In order to increase the scope of the study from single points to whole sections of the sample’s surface, force-volume mapping was applied as depicted in Figure 3. This technique allows us to create a 2D map of the sample’s nanomechanical properties—in this case, hardness. To begin, a small area within Region 2 as shown in Figures 1 and 2 was selected for hardness mapping as the interfacial region of the sample would allow us to investigate both the yarn and matrix simultaneously. This location is indicated by the inset red square in the non-contact AFM topography image for Region 2 shown in Figure 2. The location for force-volume mapping measures 5 x 5 µm and is depicted in all of the images making up Figure 3. The next step was to overlay a 16 x 16 grid over the location to be mapped thus creating an array of 256 total sites. F-d curves were measured at the midpoint of each of these sites and the collected data were translated into a 256 pixel hardness map where each pixel represents the sample hardness detected at each site’s midpoint. Note the sharp difference in the colors of the hardness map’s pixelswhich closely follows the interfacial region’s border between the yarn and the matrix as shown in Figure 3’s topography image. A similar phenomenon is observed with the phase image as well—the upper-left portion of the phase image corresponds to the yarn and has a profoundly different phase signal than the remaining portion of the image depicting the matrix. This indicates that the phase shifts in the cantilever’s oscillation are markedly different when the probe moves across the yarn versus across the matrix—suggesting a difference in material elasticity.

Direction >>
Answer these questions from the passage on force-volume mapping:
1. What are the dimensions of the area selected for force-volume mapping?
2. How many sites does the overlaid grid create?
3. Which portion of the phase image corresponds to the yarn?

Data records >>
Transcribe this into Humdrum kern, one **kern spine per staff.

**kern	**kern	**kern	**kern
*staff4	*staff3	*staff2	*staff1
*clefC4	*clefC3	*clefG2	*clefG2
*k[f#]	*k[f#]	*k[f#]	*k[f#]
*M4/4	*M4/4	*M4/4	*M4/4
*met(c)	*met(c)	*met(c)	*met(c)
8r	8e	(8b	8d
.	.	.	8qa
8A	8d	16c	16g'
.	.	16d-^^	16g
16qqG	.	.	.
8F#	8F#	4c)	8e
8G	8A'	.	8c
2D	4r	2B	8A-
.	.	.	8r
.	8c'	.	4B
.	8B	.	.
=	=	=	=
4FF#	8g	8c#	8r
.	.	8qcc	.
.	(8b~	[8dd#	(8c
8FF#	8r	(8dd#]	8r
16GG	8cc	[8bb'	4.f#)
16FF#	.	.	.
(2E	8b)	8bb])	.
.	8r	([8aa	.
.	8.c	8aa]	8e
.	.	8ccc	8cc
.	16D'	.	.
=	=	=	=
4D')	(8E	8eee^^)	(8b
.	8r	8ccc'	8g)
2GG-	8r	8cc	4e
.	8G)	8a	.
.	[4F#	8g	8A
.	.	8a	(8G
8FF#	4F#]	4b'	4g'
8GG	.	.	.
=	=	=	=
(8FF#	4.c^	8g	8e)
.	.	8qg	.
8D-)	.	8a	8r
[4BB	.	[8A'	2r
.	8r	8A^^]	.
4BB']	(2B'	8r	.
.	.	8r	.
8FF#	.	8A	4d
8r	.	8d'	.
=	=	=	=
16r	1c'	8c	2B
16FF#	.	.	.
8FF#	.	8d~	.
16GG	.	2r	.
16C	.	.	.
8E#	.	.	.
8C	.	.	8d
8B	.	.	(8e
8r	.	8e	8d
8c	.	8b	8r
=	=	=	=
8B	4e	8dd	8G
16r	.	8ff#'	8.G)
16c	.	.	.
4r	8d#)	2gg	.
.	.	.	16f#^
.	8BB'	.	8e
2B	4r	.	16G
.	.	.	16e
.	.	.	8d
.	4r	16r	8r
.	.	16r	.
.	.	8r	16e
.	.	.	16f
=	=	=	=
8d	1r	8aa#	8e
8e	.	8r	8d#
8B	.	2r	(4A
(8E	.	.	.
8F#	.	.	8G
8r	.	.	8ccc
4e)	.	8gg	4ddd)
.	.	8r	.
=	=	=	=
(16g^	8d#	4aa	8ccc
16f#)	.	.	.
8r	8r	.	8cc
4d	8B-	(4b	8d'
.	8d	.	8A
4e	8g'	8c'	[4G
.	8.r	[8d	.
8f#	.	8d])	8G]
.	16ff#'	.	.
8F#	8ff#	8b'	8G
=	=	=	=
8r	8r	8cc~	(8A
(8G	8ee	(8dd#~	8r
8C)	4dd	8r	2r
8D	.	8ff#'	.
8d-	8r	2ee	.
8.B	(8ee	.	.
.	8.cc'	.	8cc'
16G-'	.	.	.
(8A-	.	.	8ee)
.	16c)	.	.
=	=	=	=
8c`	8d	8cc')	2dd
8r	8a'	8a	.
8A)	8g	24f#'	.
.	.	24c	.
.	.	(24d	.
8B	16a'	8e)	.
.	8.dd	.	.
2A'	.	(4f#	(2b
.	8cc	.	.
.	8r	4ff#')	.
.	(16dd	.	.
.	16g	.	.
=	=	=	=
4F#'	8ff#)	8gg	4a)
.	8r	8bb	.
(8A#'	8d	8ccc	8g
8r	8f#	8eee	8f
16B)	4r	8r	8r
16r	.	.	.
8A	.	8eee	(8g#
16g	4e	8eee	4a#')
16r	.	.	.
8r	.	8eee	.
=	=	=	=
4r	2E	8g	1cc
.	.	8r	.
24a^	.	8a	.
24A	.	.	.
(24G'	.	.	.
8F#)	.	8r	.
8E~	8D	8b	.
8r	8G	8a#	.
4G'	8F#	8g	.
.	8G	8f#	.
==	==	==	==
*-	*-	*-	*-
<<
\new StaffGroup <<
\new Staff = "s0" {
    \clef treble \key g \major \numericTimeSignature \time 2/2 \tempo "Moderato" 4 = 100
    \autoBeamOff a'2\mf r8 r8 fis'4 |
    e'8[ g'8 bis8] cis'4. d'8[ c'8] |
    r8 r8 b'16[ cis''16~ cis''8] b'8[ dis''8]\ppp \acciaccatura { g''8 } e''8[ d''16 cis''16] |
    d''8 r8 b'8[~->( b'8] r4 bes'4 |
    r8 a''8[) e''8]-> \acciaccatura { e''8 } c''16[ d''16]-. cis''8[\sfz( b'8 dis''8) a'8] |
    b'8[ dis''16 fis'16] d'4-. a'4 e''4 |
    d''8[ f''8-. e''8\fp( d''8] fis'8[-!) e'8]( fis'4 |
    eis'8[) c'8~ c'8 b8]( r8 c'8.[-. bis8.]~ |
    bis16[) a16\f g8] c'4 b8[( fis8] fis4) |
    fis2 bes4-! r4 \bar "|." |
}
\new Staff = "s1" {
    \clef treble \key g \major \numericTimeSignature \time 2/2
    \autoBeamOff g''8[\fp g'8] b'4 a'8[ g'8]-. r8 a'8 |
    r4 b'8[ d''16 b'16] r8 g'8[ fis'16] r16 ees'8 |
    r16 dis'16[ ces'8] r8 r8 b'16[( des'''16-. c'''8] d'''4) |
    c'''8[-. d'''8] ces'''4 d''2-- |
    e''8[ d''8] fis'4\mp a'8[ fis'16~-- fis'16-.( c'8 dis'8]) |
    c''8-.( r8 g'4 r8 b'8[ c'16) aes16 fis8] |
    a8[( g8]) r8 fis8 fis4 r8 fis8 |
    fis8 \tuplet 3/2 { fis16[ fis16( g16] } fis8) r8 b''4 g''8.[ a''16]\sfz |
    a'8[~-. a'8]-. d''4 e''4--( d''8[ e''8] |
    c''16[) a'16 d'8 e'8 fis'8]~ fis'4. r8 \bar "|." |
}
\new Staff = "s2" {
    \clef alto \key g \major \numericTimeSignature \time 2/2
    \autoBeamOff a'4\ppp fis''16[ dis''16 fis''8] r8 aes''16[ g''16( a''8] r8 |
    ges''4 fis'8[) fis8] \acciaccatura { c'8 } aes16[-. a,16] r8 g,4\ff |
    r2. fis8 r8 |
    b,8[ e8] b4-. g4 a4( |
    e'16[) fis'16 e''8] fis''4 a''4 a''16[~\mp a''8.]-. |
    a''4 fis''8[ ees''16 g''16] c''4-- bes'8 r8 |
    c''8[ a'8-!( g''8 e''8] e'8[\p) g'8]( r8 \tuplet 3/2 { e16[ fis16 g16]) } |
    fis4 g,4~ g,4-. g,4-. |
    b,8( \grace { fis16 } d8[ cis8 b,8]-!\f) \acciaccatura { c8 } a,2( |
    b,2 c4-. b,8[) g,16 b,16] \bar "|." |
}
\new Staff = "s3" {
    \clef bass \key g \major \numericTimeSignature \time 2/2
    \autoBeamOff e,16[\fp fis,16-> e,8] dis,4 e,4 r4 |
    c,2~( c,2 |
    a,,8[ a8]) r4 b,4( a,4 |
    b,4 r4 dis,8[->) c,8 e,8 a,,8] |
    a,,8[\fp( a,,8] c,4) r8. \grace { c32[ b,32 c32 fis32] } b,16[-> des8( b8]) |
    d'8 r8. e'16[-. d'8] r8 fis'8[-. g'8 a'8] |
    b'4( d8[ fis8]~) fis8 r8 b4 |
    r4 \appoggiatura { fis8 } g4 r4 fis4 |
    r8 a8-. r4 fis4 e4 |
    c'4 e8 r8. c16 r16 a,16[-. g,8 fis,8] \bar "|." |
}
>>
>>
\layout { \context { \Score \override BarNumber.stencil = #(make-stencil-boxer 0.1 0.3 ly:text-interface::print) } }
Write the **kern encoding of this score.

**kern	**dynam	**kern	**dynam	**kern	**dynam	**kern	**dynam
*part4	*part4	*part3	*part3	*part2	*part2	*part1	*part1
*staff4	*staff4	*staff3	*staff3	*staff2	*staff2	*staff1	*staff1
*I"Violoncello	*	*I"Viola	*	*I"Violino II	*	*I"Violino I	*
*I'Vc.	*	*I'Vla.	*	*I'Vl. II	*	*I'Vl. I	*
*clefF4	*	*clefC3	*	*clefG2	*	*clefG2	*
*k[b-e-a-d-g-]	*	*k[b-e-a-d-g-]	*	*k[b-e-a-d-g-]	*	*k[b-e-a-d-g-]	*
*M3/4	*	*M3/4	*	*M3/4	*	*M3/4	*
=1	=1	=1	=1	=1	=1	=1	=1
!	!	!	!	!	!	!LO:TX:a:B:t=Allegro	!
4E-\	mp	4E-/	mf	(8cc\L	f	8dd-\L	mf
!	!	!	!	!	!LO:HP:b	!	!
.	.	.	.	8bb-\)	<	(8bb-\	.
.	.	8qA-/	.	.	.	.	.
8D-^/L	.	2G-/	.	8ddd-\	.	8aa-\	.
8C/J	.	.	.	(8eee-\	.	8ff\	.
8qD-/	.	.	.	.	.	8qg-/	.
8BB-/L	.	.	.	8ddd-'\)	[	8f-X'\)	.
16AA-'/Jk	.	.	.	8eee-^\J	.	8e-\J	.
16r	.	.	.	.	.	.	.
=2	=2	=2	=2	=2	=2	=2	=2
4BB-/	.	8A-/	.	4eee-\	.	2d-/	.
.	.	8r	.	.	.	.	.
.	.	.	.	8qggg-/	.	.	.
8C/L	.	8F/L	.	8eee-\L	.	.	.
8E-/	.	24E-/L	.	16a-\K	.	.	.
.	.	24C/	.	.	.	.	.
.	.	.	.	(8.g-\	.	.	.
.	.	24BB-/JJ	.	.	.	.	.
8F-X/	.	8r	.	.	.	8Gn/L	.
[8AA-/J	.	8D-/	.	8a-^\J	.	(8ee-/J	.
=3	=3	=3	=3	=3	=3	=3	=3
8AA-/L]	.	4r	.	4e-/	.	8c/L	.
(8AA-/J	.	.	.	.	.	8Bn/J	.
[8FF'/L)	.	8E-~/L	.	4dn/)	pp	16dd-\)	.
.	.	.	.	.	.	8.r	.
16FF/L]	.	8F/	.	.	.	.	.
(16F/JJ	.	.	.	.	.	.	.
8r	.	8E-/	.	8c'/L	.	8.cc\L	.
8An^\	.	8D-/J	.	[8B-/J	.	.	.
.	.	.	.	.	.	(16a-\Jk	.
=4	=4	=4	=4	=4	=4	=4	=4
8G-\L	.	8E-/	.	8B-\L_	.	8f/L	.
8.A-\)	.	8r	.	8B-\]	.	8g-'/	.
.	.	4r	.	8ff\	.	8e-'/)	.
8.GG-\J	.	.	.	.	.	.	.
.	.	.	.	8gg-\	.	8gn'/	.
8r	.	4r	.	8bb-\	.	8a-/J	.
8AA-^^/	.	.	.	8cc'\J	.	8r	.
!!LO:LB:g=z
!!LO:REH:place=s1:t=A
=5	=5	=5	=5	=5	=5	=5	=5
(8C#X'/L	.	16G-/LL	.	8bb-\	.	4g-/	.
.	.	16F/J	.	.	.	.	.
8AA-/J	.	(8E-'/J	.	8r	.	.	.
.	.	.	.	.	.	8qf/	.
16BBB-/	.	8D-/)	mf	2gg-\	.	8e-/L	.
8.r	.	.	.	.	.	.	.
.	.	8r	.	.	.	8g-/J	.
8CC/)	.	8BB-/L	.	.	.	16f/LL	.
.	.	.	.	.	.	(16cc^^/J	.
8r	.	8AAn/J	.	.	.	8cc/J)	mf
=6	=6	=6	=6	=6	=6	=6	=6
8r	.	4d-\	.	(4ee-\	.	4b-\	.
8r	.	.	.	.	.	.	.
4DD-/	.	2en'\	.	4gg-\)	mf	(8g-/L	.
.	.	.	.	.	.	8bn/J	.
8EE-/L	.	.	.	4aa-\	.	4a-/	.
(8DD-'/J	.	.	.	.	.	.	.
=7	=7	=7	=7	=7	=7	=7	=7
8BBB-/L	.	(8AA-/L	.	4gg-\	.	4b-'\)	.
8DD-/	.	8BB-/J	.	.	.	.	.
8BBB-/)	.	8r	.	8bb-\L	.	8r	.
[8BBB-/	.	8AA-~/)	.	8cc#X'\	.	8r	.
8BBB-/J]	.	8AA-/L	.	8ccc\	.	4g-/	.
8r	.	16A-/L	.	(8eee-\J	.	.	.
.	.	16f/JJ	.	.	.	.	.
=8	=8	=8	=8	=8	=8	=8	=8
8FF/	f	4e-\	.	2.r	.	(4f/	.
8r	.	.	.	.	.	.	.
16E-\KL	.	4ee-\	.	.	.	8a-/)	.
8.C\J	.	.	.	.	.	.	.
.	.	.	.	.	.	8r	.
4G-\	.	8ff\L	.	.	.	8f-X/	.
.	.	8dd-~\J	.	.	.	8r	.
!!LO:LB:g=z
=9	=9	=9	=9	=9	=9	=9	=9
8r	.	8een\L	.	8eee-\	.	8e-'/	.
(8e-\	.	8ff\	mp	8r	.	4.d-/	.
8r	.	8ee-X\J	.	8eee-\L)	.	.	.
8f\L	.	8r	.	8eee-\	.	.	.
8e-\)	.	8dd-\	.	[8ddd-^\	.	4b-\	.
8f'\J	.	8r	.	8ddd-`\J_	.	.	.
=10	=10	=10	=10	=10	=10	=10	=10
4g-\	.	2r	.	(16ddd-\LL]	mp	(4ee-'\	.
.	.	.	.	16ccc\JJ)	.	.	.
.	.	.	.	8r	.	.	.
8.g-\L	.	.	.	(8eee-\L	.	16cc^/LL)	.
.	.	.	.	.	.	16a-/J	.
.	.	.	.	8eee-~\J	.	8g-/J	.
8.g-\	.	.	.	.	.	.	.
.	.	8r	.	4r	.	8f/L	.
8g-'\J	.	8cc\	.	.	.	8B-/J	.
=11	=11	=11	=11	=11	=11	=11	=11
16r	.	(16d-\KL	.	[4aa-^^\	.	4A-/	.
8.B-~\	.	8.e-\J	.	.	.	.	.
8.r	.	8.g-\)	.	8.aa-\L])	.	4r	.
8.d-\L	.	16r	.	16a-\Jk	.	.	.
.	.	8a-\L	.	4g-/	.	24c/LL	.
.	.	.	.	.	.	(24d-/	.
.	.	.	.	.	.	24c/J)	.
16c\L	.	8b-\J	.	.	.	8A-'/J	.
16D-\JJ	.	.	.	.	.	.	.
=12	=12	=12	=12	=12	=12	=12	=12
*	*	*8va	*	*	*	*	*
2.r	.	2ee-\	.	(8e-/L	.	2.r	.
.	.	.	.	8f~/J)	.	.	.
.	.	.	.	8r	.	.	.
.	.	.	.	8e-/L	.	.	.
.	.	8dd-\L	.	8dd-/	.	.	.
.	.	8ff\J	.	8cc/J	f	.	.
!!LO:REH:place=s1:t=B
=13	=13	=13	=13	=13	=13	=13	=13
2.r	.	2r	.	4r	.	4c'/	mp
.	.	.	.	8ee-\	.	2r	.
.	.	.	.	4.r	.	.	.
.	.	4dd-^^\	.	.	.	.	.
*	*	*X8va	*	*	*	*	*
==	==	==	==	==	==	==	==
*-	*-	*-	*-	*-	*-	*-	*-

Task result >>
1. 5 x 5 µm.
2. 256 sites, from a 16 x 16 grid.
3. The upper-left portion.